Il ministro Giannini: "Basta scuole sanguisughe. Carta e sapone li pagano i presidi"

Giannini dalla parte delle famiglie: contributi solo per fini didattici dall’inviato Achille Perego

Il ministro dell'Istruzione Stefania Giannini (Ansa)

Il ministro dell'Istruzione Stefania Giannini (Ansa)

CERNOBBIO (Como), 7 SETTEMBRE 2015 - Ministro teme la ripresa della conflittualità sulla riforma della «Buona scuola»?

«Ho passato un anno talmente complicato che posso solo migliorare – sorride il ministro dell’Istruzione, Stefania Giannini, a margine del Forum Ambrosetti –. Penso che gli studenti entrino in una scuola potenzialmente migliore e adeguata al cambiamento, potendo imparare che cosa significhi un’istruzione solida e al tempo stesso adattabile».

Alla riforma mancano ancora 22 decreti attuativi e 9 delegati.

«La riforma è stata approvata il 16 luglio.

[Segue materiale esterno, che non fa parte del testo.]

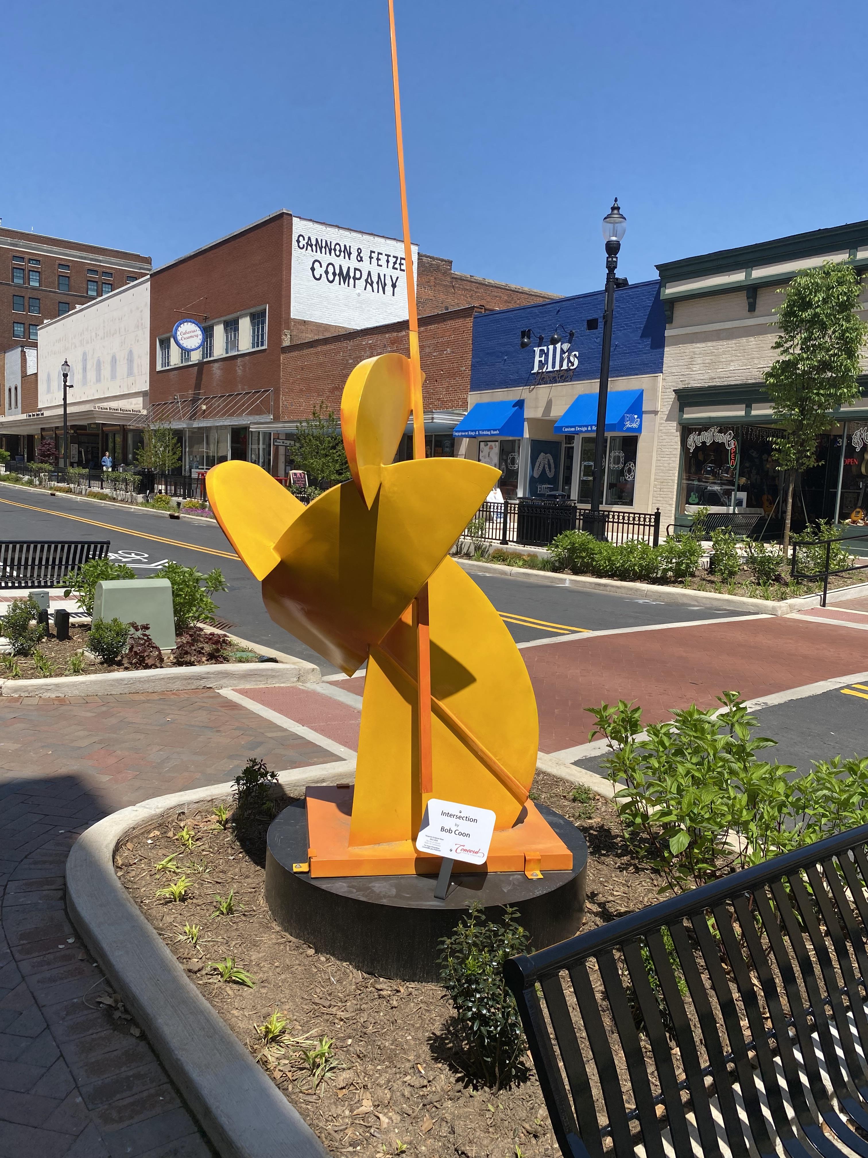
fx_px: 869
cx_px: 434
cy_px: 579
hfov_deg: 53.1
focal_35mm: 26
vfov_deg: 67.3
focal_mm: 4.25
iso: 32
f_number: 1.8
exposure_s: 1/3125
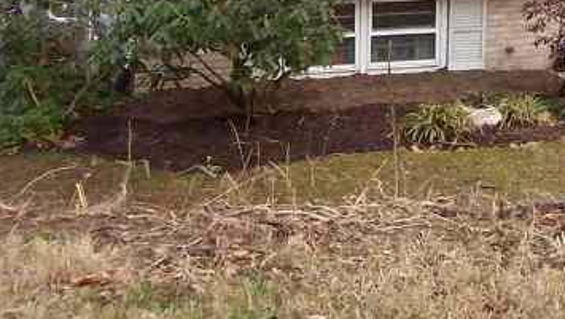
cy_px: -164
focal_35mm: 113
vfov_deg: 10.4
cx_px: 610
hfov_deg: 18.3
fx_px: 1694
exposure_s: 1/278
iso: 80
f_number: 2.7
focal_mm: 6
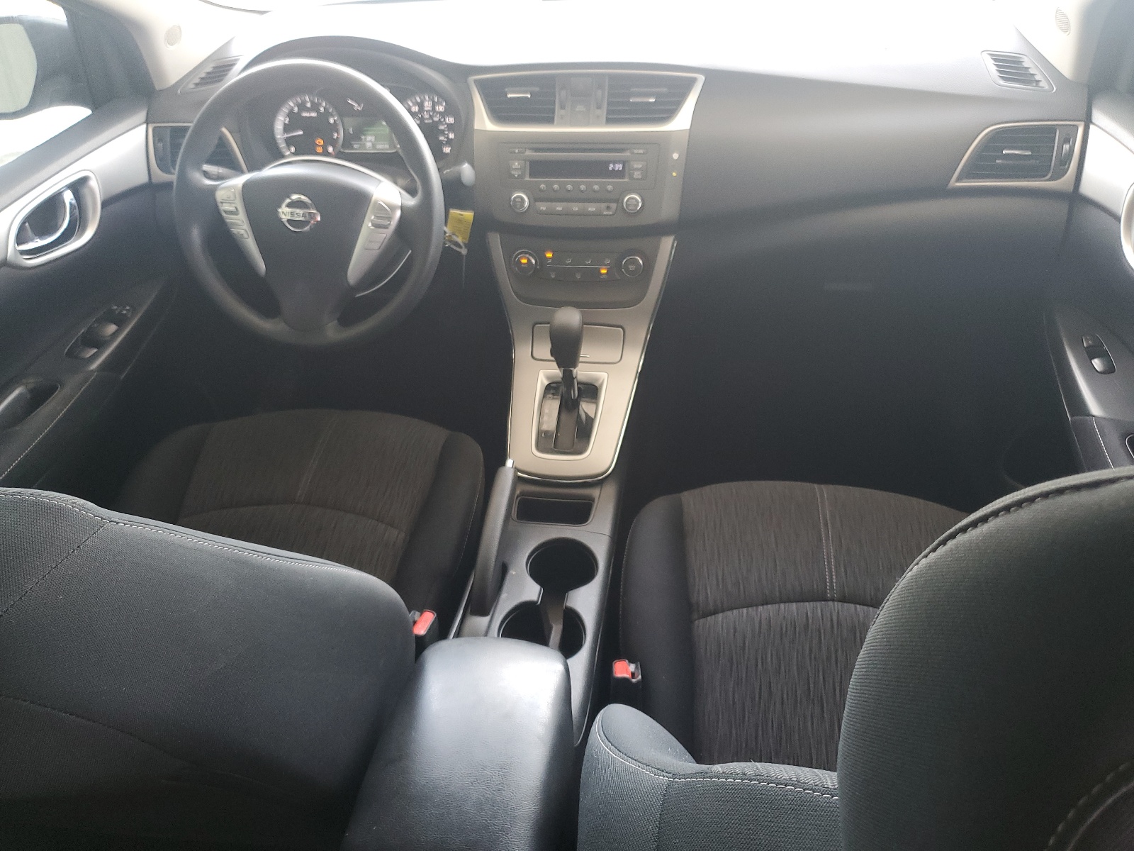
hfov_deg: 67.3
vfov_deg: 53.1
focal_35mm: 26
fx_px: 852
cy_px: 426
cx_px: 567
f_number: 1.5
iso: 105
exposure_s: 1/60.2
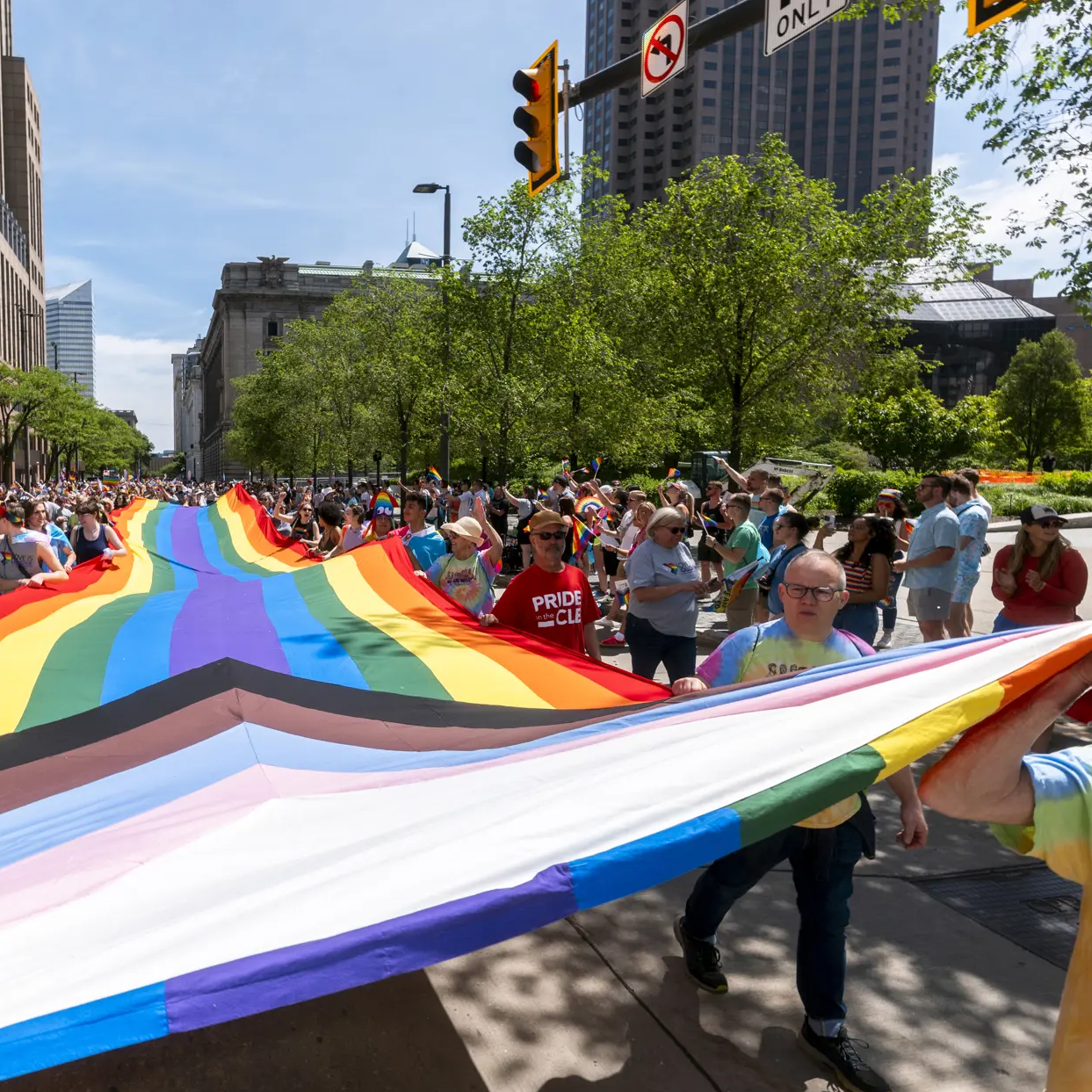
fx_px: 749
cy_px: 535
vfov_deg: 72.1
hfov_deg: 68.2
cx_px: 293
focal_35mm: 21
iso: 100
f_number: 10
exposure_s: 1/250
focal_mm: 16
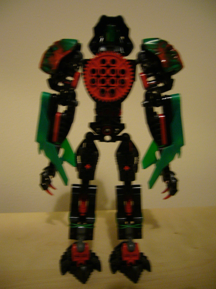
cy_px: 144
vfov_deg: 52.6
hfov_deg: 40.7
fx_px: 291
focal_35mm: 35
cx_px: 108
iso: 200
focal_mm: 5.8
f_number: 2.8
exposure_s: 1/6
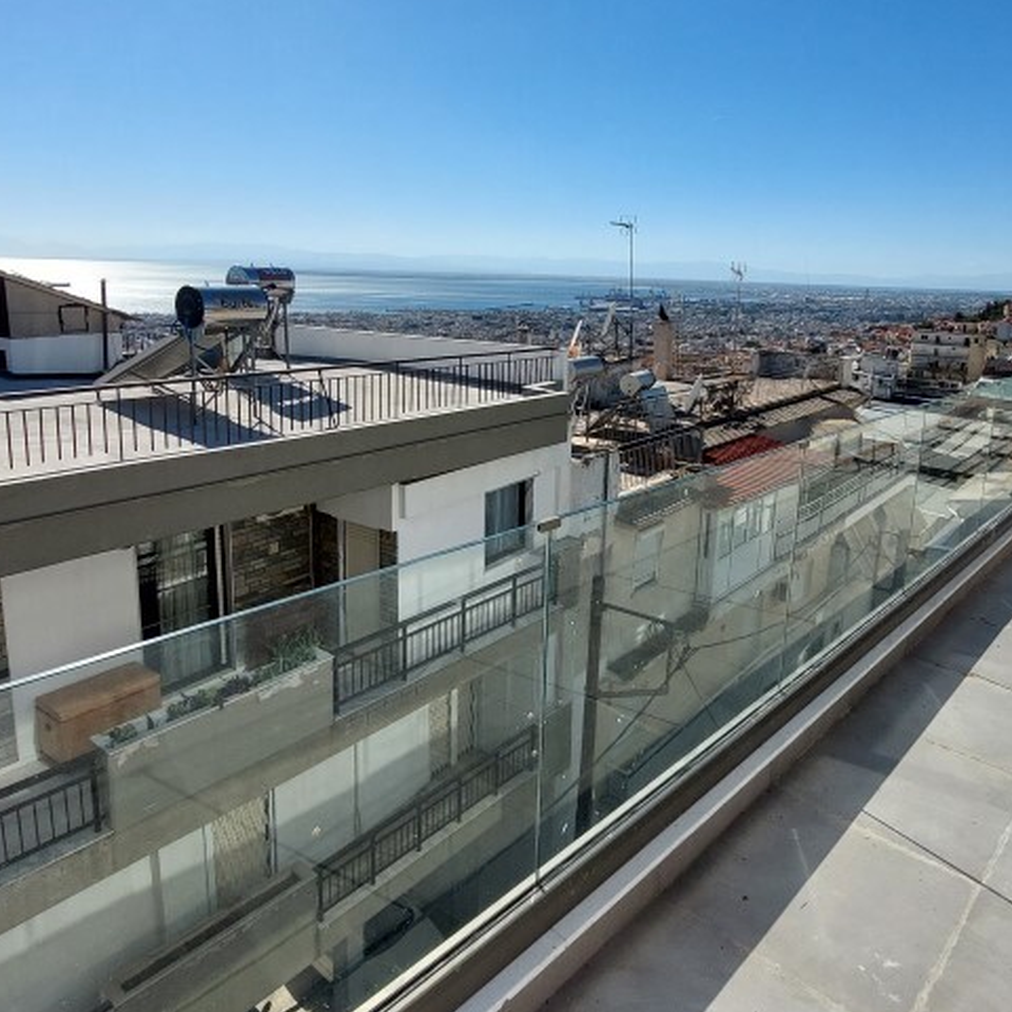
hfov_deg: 66.9
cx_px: 582
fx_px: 761
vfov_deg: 67.0
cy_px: 441
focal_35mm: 23
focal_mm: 1.74
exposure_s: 1/2453
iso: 50
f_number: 2.2
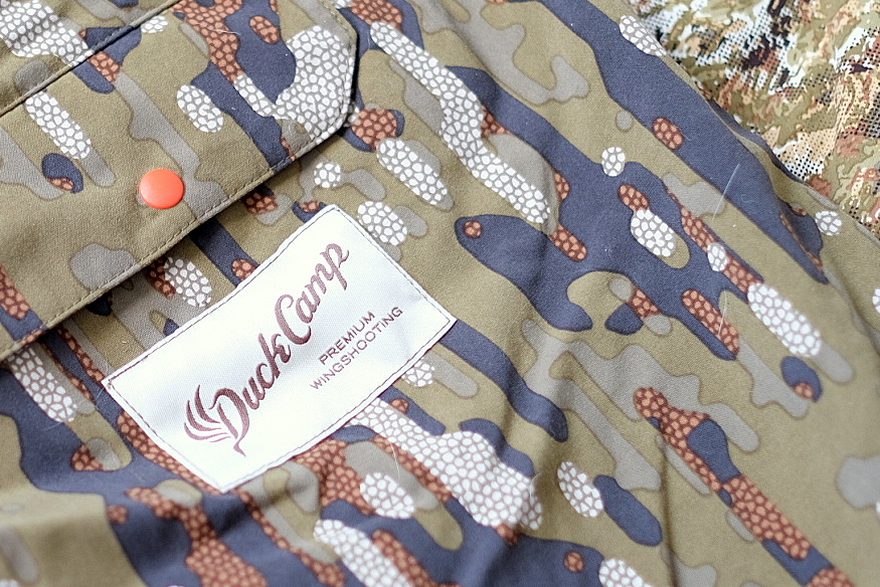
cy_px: 306
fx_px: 1736
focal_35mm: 71
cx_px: 207
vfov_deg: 19.2
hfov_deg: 28.0
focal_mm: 23
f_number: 1.4
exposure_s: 1/34
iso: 500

Il nostro cronoprogramma indica un anno e mezzo, entro fine 2016, e stiamo rispettando puntualmente le tappe indicate. Questi non sono processi che trasformano la realtà con un clic. Non si tratta, com’è avvenuto con il Jobs Act, di cambiare la tipologia del contratto di lavoro e, da quel momento, tutti hanno quella nuova opportunità. Sono processi che, salvo alcune iniziative molto specifiche come l’alternanza scuola-lavoro, richiedono tempo per andare a regime».

La scuola avrà finalmente i fondi per funzionare bene o i genitori dovranno ancora pagare per l’acquisto della carta igienica?

«Le do un numero che basta per tutti. Il fondo di finanziamento per le scuole, cioè quello che serve anche per comprare la carta igienica, strutturalmente da quest’anno raddoppia. Erano 80 milioni nel 2013, sono diventati 110 nel 2014 e con le economie del ministero e la riforma sono saliti a 233».

Quindi scomparirà la tassa chiesta alle famiglie dalle scuole per poterle farle funzionare?

«Premesso che non si tratta di una tassa ma di contributi volontari, daremo un indirizzo molto chiaro in questo senso ai dirigenti scolastici che possono, anzi in alcuni casi devono coinvolgere i genitori per contribuire a un progetto particolare, ma non più per le esigenze che, come l’acquisto della carta igienica, non ci saranno più».

I sindacati sostengono che i fondi sono ancora troppo pochi...

«Sul tema delle risorse io divento un po’ aggressiva. Quattro miliardi per la scuola messi nella Legge di stabilità dell’anno scorso sono il capitolo più consistente. Questo significa che il governo ha deciso di giocarsi la fiche dell’istruzione». 

Ci saranno le risorse anche premiare gli insegnanti?

«Se si riferisce ai 500 euro per l’aggiornamento professionale, saranno disponibili già quest’anno. Fanno parte del fondo di oltre 200 milioni».

I professori, tra i peggio pagati d’Europa, si aspettano anche l’aumento degli stipendi.

«Conosco le retribuzioni dei miei colleghi universitari d’Oltralpe, ben più alte delle nostre. Per la riapertura della contrattazione del pubblico impiego deve chiedere al ministro Madia... Ma noi siamo pronti. Abbiamo messo i soldi e cambiate le regole. Quindi la scuola parte già con un piede avanti».

Avanti è anche la contestata soluzione al problema dei precari?

«Se assumo 100mila insegnanti e faccio a dicembre un concorso che ne rimette in cattedra 60mila, mi sembra un buon lavoro. Abbiamo affrontato il problema e siamo in via di soluzione tenendo conto che la legge prevede tre anni come misura ultima per poter ancora concedere suppenze sui posti vacanti».

Molti precari denunciato di essere “deportati” perché devono spostarsi per il posto fisso?

«Ho grande rispetto per la storia, per le parole e per ciò che le lega alle cose. Quindi credo che questo termine sia stato utilizzato in maniera del tutto inopportuna e forse inaccettabile e stigmatizzabile. La mobilità nel pubblico impiego, anche nella scuola, è un dato storico. Questa legge non la incrementa, anzi nel tempo, con i concorsi, la diminuirà. Chiamare deportazione una mobilità fisiologica del 15% su 100mila assunzioni mi sembra eccessivo».